The first step is to be aware. We need to be able to identify the negativity in the conversations and information. When in a conversation or reading a piece of article, think about whether the information is triggering bad emotions or is it a rational discussion about issues? If it is emotion-arousing, take a step back and be detached to the emotion for a moment.
Next, once we are aware of a person or a source of information is negative, do our best to back away slowly from it. If it’s an information source, like feeds on Facebook or email, unsubscribe. If it’s a person, reduce the time with him/her. We should purge and avoid the triggers of negative thoughts and feelings as much as possible.
It is hard to stay completely away from negative people. There are always friends and families, maybe temporarily, in the negative state and we don’t want to cut off people we care about. However, we can try to have more positivity in our lives than negativity. Get to know new friends, subscribe to positive information source, spread positivity yourself! A simple rule of thumb is for every negative person in our ecosystem, have three positive and uplifting people to compensate. And carefully allocate our times with them to be sure that we are absorbing positivity the majority of time. (Well, at least 75%)
Be on the lookout for yourself and remember you can only provide limited companion and support to negative loved ones. We cannot be the savor.
The internal negativity
Very often, we think and behave negatively ourselves. We may be competitive or cancelling, or criticizing a lot. Deep down, these behaviors often come from our fears:
- Fear of something bad will happen
- Fear of not being loved
- Fear of being disrespected
So how do we reverse our internal negativity and become more positive?

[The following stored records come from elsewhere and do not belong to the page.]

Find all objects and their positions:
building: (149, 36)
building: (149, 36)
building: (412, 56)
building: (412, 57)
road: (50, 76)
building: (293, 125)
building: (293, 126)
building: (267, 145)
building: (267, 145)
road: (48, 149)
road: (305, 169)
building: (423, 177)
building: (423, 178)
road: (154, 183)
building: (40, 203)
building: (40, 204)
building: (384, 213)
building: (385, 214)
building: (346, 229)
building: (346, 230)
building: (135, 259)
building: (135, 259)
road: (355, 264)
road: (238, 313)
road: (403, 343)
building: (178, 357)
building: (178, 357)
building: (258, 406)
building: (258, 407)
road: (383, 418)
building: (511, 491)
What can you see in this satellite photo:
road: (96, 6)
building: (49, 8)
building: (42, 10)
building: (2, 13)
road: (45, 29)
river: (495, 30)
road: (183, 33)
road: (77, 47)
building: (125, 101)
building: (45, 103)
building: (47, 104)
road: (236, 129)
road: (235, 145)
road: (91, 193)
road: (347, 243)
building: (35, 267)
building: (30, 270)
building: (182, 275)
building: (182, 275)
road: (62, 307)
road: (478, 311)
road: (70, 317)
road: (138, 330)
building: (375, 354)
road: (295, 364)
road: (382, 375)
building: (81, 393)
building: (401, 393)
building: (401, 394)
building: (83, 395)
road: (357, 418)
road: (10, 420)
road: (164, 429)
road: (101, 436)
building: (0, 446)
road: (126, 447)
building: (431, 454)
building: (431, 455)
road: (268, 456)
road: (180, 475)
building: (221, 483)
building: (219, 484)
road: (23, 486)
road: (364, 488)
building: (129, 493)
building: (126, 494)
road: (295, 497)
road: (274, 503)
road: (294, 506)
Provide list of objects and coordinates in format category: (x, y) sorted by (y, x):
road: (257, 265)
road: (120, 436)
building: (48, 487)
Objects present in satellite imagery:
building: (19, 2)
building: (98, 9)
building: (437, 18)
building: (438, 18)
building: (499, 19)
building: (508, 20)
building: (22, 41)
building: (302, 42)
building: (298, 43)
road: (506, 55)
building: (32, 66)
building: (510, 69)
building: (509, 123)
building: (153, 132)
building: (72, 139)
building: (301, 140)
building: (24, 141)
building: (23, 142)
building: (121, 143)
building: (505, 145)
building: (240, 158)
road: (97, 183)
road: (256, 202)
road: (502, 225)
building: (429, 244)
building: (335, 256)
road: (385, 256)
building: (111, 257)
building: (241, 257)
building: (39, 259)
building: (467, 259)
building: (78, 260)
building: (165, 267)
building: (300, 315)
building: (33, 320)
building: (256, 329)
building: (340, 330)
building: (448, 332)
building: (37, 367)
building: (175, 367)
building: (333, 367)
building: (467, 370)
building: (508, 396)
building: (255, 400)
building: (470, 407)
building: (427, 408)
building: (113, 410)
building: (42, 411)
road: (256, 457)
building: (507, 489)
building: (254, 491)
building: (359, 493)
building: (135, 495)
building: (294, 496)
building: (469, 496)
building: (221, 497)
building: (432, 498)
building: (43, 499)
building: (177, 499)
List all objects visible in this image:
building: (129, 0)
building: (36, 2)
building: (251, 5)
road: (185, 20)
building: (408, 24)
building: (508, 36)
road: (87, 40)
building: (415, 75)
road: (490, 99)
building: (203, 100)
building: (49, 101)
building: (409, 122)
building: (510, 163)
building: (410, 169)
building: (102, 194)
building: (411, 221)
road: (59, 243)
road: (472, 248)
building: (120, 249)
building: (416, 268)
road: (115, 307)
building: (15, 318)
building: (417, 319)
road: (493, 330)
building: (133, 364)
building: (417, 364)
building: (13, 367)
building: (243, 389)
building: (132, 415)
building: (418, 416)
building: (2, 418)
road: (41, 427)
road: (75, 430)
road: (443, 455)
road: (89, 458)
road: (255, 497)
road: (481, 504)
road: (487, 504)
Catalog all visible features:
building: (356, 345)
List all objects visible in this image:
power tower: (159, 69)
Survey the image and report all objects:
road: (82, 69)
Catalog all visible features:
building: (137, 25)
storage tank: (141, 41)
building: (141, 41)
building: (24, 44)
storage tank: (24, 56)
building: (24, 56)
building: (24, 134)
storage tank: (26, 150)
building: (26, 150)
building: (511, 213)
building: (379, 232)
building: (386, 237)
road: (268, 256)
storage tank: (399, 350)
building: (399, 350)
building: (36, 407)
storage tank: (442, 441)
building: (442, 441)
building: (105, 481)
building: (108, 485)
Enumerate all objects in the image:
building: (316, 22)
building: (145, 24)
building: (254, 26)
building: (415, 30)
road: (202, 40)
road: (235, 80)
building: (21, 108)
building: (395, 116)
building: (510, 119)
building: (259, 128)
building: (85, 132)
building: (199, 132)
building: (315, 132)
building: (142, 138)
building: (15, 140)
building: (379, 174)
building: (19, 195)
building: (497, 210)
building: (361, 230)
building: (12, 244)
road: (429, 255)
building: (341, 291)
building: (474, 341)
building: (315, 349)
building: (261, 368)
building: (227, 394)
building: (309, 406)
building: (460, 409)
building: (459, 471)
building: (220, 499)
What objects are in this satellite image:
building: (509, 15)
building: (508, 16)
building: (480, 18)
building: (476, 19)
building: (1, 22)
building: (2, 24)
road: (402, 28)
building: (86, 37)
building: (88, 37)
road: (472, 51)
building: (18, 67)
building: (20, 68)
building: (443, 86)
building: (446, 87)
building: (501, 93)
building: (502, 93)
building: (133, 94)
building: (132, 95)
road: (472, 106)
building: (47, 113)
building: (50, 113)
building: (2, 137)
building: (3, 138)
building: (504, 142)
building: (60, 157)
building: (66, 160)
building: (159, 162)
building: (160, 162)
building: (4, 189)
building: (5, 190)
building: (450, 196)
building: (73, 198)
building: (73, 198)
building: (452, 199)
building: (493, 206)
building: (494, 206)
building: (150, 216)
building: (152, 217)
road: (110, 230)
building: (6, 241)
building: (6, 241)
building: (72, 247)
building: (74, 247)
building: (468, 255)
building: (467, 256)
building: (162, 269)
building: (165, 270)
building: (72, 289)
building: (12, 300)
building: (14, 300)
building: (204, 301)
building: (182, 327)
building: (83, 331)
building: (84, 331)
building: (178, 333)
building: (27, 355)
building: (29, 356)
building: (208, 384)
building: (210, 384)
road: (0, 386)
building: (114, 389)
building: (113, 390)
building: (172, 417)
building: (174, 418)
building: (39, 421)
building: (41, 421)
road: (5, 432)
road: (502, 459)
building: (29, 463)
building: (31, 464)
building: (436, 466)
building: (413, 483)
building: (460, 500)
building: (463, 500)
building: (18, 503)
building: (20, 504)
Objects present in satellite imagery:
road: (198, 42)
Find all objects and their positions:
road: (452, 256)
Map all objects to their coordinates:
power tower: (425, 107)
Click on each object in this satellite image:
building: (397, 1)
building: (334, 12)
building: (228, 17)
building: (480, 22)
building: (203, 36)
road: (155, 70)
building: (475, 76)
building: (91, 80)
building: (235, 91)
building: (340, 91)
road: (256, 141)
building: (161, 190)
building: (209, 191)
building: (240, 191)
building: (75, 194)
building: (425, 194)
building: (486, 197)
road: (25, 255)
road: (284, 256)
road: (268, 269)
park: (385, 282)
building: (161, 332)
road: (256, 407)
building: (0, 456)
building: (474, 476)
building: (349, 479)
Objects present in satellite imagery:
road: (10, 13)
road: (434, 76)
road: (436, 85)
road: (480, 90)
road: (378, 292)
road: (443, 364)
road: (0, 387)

To me, strengthening myself to resist the negativity comes down to the boring routines – regularly practicing reflections, daily workout, and sufficient rest. However, there is a caveat in the reflection part – again, it is all about awareness and efforts.
We need to carefully audit our thinking, reflect, spot the negativity and toxic ideas. As a practice, journal a list of negative comments we have. When we become aware of our own negative speech, we can stop and limit it. We can then apply the swapping techniques: looking at the negative statements, highlight the part that is negative, and try to swap it by a positive sentence.
Saying whatever we want, whenever we want, however we want, is not freedom. Real freedom is not feeling the need to say these things.
“Think like a monk”, Jay Shetty
Finally, forgive people and ourselves for being negative. It is natural. We have to understand people are emotional and therefore it is very difficult to completely stop being negative. What we need to do is to set this as a long term goal: striving towards self-discipline and cultivating a positive environment.
This article is inspired by the book – Think Like A Monk.